Plasma esketamine and noresketamine levels and antidepressant response with oral esketamine treatment.

European journal of pharmacology  – July 05, 2025

Source: PubMed

Summary

New findings reveal that blood levels of esketamine don't predict how well it fights depression. In patients with treatment-resistant depression (TRD), researchers tracked the pharmacokinetic patterns of oral esketamine and its byproducts. Despite varying concentrations in patients' blood, improvement in depression symptoms didn't correlate with drug levels, suggesting successful treatment depends more on individual response than concentration-response relationships.

Abstract

Oral esketamine has relatively low and variable bioavailability, which may complicate broader use as an antidepressant. This study aimed to investigate associations between different pharmacokinetic outcomes and change in depressive symptoms following oral esketamine administration in patients with treatment-resistant depression. Understanding such associations may inform dosing and administration strategies in clinical practice.
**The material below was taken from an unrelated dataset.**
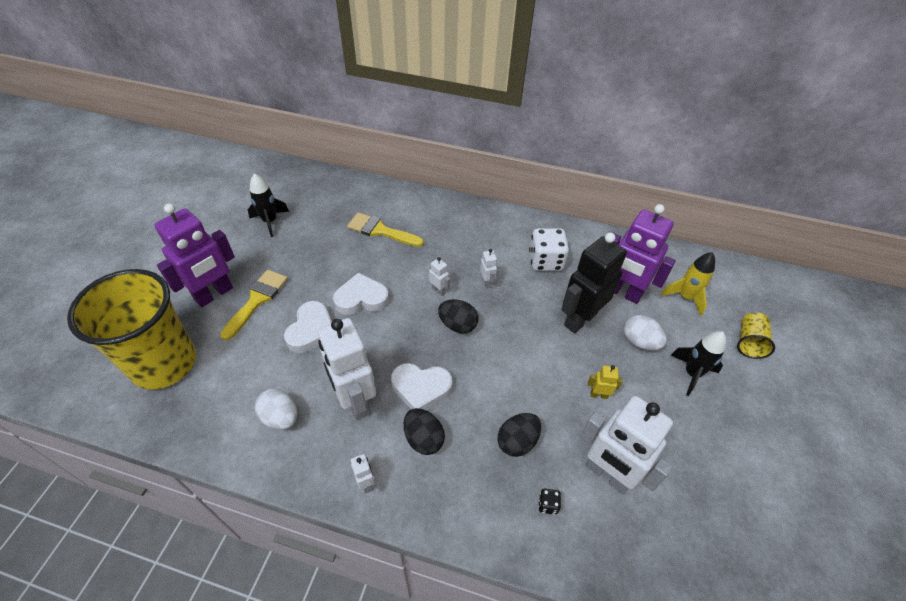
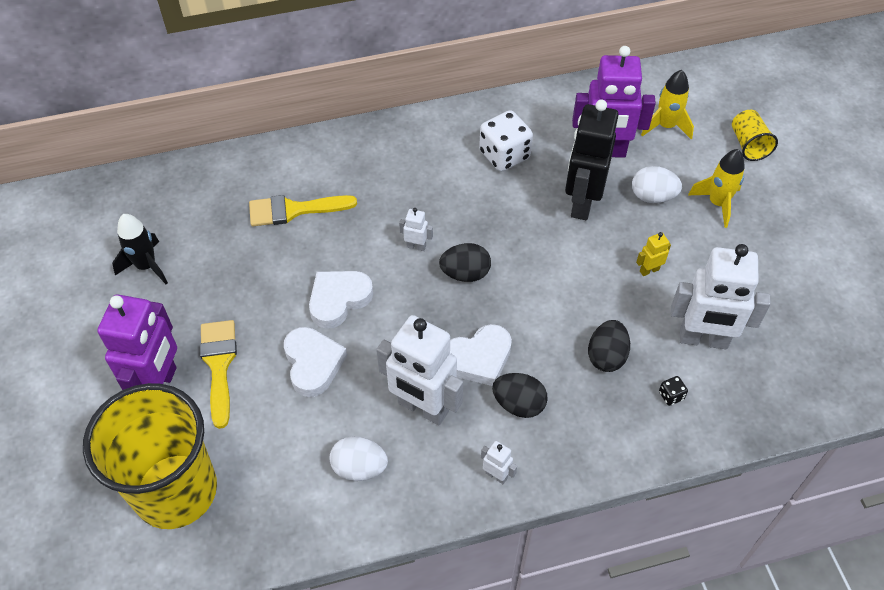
camera: 30 degrees left, 5 degrees up
(487, 282) = (460, 210): white robot -> none
(692, 373) = (717, 203): black rocket -> yellow rocket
Oral esketamine was administered twice weekly for six weeks using a titration approach in 17 patients. Esketamine and noresketamine serum levels were measured 30 min and 60 min after esketamine administration. Change in depression severity was plotted against the serum levels of esketamine and noresketamine, their sum and their ratios. We observed high inter-individual variability in oral esketamine pharmacokinetics, and we found no association between depressive symptom change and the pharmacokinetic outcomes. The small sample size and flexible-dose regimen complicate definitive conclusions. In the treatment of depression, clinical response may not correspond to esketamine pharmacokinetic outcomes. Individually-based titration strategies based on clinical antidepressant effects appear to be the optimal approach moving forward.